How to complete this task ->
In the text about Kenny and Shelby below, which high school did Shelby and Kim both graduate from?

Text shown ->
[Start of section]
Those of us who watched Kenny grow up would talk among ourselves, and the consensus was consistent, that Kenny reminded us most of Shelby. He had that same mischievous glint in his eye, that same magnetic personality. Even at 7 or 8, he could hold his own with adults, and then turn around and play Nintendo with his friends.
Had Shelby lived ... we wondered. We would always wonder.
Shelby and Kim both graduated from Satellite High School. Shelby worked at this newspaper on a couple of occasions, as a sports editor and a writer, but his star burned too brightly. He went on to work in St. Petersburg, Denver and eventually Detroit. By then, in the early '90s, he had become one of the country's preeminent sports writers. He wrote a book for the NFL. Had he lived, he would've been in New Orleans this week, covering the Super Bowl.
Instead, now, in the shadow of that bloated testament to American excess arrives a footnote story in the local newspaper, the shooting death of the son of our colleague, our friend. It arrives clinically delivered, not unlike hundreds of others stories that scurry across our consciousness every day. A name, an age, the facts.
But there is so much more.
The night before Shelby died, several of us took Kenny and Tommy and four of their friends to a Detroit Pistons basketball game. Isiah Thomas, the Pistons' star guard, had insisted we do so. Isiah had heard about this unfolding tragedy, this sports writer he had grown to admire and like who was dying, and he wanted Shelby's sons and their friends to enjoy six courtside seats that were his.
One of Kenny's friends was a neighborhood boy named Ryan who was born without arms or legs. They wheeled him into the arena that night in a little red wagon. People stared, and Kenny couldn't understand why. He'd ask his mom why people could never see beyond Ryan's deformity and into his personality. But that was Kenny.
He loved bear hugs and giving back rubs. When he got older, and his peers deemed it uncool, he would still hold his mom's hand in public. He didn't care. Kenny always loved love.
When he was in Boy Scouts, his favorite activity was when they got to visit the old folk's home. The other kids hated it, but not Kenny. He gravitated to the disenfranchised, those cast aside by society.
As he got older, he became one of them.
[End of section]
Given records ->
[Start of section]
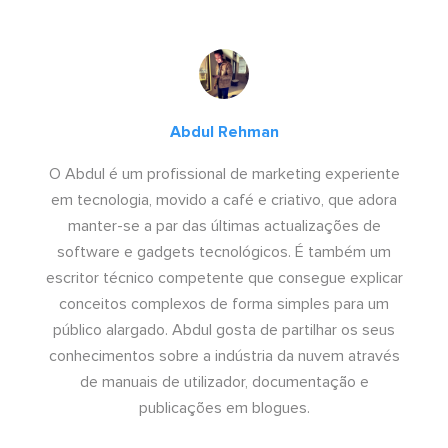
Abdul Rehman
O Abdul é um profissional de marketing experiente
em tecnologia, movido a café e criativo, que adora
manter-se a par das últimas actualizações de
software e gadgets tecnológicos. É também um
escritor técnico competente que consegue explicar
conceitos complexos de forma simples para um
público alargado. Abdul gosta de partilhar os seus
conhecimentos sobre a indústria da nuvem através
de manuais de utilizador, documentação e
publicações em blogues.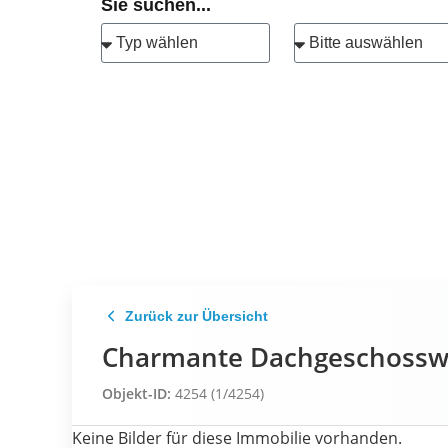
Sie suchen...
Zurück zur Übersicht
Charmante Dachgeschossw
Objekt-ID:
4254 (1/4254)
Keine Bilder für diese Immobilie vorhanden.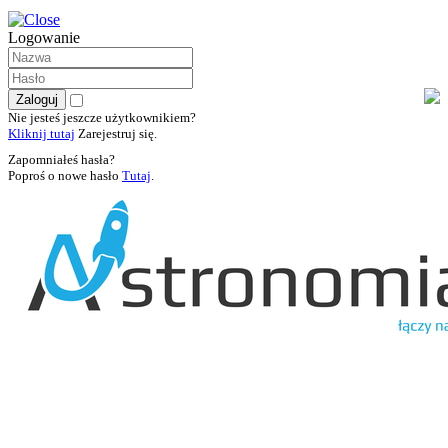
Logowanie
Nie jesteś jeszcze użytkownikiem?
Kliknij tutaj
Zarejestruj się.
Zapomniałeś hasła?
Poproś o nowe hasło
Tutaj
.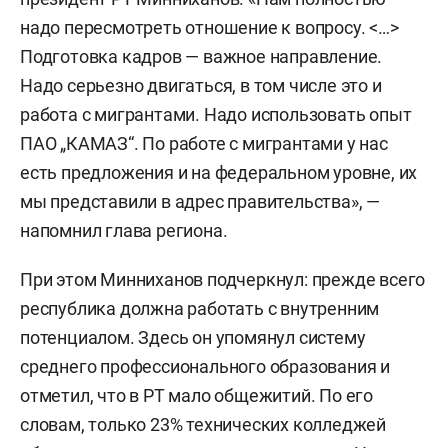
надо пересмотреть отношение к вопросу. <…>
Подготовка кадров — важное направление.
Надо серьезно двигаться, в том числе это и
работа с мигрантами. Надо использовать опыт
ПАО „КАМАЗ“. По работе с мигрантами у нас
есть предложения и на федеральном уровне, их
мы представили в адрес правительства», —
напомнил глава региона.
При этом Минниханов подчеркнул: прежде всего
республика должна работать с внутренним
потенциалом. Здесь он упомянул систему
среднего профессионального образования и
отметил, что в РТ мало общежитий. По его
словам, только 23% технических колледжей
[End of section]
[Start of section]
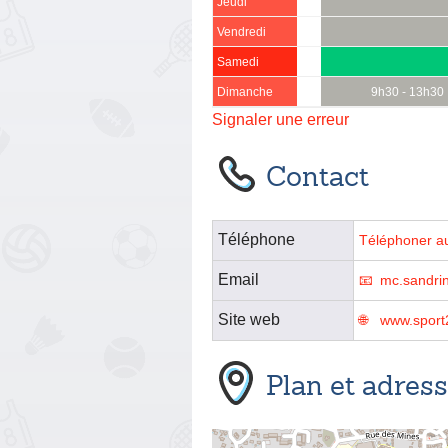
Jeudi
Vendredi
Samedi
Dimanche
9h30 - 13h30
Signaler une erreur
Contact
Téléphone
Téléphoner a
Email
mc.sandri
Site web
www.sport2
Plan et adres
[End of section]
[Start of section]
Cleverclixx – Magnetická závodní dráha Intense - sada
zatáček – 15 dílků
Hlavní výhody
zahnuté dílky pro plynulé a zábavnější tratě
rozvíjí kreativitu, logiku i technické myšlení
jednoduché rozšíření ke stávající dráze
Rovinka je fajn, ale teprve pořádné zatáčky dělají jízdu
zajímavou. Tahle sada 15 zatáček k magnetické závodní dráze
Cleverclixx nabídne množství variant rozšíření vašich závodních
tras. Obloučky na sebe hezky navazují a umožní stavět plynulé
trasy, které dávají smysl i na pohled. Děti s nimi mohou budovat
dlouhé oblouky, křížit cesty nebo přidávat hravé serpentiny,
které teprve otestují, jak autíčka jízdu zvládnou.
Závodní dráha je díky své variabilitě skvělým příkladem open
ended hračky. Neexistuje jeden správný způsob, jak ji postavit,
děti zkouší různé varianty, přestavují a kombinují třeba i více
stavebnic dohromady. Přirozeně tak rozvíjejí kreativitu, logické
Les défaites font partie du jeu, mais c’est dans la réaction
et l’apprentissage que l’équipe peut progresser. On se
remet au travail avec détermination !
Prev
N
[End of section]
Answer to this exercise ->
Satellite High School.